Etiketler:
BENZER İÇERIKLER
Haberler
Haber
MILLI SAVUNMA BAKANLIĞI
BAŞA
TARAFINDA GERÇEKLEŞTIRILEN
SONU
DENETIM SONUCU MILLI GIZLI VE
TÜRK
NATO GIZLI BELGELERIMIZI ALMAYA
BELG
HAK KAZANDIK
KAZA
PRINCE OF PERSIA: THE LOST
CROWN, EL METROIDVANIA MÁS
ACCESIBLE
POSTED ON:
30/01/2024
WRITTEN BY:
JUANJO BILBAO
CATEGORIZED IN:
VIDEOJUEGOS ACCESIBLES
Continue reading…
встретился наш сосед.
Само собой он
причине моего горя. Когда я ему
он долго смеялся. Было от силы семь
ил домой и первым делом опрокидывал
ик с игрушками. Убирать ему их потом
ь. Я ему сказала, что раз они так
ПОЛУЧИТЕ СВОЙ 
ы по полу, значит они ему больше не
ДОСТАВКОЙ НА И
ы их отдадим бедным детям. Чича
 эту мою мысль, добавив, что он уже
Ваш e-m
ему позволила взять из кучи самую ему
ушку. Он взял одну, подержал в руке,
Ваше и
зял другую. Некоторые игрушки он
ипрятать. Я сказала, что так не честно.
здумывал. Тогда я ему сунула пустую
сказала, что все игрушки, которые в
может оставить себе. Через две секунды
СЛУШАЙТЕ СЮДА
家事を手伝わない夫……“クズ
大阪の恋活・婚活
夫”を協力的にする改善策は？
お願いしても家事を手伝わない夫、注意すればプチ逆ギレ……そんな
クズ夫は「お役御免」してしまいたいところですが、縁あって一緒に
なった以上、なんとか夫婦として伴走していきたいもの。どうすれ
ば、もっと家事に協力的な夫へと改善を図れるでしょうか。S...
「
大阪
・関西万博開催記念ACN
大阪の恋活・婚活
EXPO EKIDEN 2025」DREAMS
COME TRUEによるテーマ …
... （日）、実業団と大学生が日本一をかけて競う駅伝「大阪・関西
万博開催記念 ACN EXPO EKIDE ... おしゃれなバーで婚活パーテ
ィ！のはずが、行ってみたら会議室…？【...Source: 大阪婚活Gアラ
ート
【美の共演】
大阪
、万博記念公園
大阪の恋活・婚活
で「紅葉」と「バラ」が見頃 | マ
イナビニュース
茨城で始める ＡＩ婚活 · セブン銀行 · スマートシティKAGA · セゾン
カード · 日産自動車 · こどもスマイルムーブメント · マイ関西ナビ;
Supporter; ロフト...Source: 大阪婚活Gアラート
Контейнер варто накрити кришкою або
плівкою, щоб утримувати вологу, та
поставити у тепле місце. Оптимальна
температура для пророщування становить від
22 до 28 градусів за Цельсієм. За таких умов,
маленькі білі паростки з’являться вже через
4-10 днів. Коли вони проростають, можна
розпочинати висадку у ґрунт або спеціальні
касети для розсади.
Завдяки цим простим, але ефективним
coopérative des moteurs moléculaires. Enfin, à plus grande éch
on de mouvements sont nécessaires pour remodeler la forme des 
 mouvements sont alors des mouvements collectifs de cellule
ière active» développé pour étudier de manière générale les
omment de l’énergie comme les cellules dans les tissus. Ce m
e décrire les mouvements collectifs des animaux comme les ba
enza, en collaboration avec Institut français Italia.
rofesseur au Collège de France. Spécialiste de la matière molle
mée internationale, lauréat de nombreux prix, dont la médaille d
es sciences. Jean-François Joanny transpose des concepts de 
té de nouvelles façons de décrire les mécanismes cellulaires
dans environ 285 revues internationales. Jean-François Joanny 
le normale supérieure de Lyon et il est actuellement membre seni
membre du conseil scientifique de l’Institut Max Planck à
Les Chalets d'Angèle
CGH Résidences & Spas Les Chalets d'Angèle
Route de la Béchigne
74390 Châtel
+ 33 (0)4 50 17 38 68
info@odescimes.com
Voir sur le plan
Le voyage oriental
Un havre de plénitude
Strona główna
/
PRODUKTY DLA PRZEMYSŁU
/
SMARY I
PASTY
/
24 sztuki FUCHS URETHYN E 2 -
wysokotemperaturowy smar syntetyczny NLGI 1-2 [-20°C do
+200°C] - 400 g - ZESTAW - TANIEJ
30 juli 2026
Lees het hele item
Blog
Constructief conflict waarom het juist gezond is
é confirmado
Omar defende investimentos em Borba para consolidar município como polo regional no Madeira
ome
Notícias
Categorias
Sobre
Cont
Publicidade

# # # # #

__WORK REQUEST__. Render the material from its start through the line containing "万博開催記念 ACN EXPO EKIDE ... おしゃれなバーで婚活パーテ" as a Markdown table with two columns, Row and Text: Row holds the row number and Text holds the line, with blank lines omitted.

__SOLUTION FOR THIS EXERCISE__.
| Row | Text |
|---|---|
| 1 | Etiketler: |
| 2 | BENZER İÇERIKLER |
| 3 | Haberler |
| 4 | Haber |
| 5 | MILLI SAVUNMA BAKANLIĞI |
| 6 | BAŞA |
| 7 | TARAFINDA GERÇEKLEŞTIRILEN |
| 8 | SONU |
| 9 | DENETIM SONUCU MILLI GIZLI VE |
| 10 | TÜRK |
| 11 | NATO GIZLI BELGELERIMIZI ALMAYA |
| 12 | BELG |
| 13 | HAK KAZANDIK |
| 14 | KAZA |
| 15 | PRINCE OF PERSIA: THE LOST |
| 16 | CROWN, EL METROIDVANIA MÁS |
| 17 | ACCESIBLE |
| 18 | POSTED ON: |
| 19 | 30/01/2024 |
| 20 | WRITTEN BY: |
| 21 | JUANJO BILBAO |
| 22 | CATEGORIZED IN: |
| 23 | VIDEOJUEGOS ACCESIBLES |
| 24 | Continue reading… |
| 25 | встретился наш сосед. |
| 26 | Само собой он |
| 27 | причине моего горя. Когда я ему |
| 28 | он долго смеялся. Было от силы семь |
| 29 | ил домой и первым делом опрокидывал |
| 30 | ик с игрушками. Убирать ему их потом |
| 31 | ь. Я ему сказала, что раз они так |
| 32 | ПОЛУЧИТЕ СВОЙ  |
| 33 | ы по полу, значит они ему больше не |
| 34 | ДОСТАВКОЙ НА И |
| 35 | ы их отдадим бедным детям. Чича |
| 36 |  эту мою мысль, добавив, что он уже |
| 37 | Ваш e-m |
| 38 | ему позволила взять из кучи самую ему |
| 39 | ушку. Он взял одну, подержал в руке, |
| 40 | Ваше и |
| 41 | зял другую. Некоторые игрушки он |
| 42 | ипрятать. Я сказала, что так не честно. |
| 43 | здумывал. Тогда я ему сунула пустую |
| 44 | сказала, что все игрушки, которые в |
| 45 | может оставить себе. Через две секунды |
| 46 | СЛУШАЙТЕ СЮДА |
| 47 | 家事を手伝わない夫……“クズ |
| 48 | 大阪の恋活・婚活 |
| 49 | 夫”を協力的にする改善策は？ |
| 50 | お願いしても家事を手伝わない夫、注意すればプチ逆ギレ……そんな |
| 51 | クズ夫は「お役御免」してしまいたいところですが、縁あって一緒に |
| 52 | なった以上、なんとか夫婦として伴走していきたいもの。どうすれ |
| 53 | ば、もっと家事に協力的な夫へと改善を図れるでしょうか。S... |
| 54 | 「 |
| 55 | 大阪 |
| 56 | ・関西万博開催記念ACN |
| 57 | 大阪の恋活・婚活 |
| 58 | EXPO EKIDEN 2025」DREAMS |
| 59 | COME TRUEによるテーマ … |
| 60 | ... （日）、実業団と大学生が日本一をかけて競う駅伝「大阪・関西 |
| 61 | 万博開催記念 ACN EXPO EKIDE ... おしゃれなバーで婚活パーテ |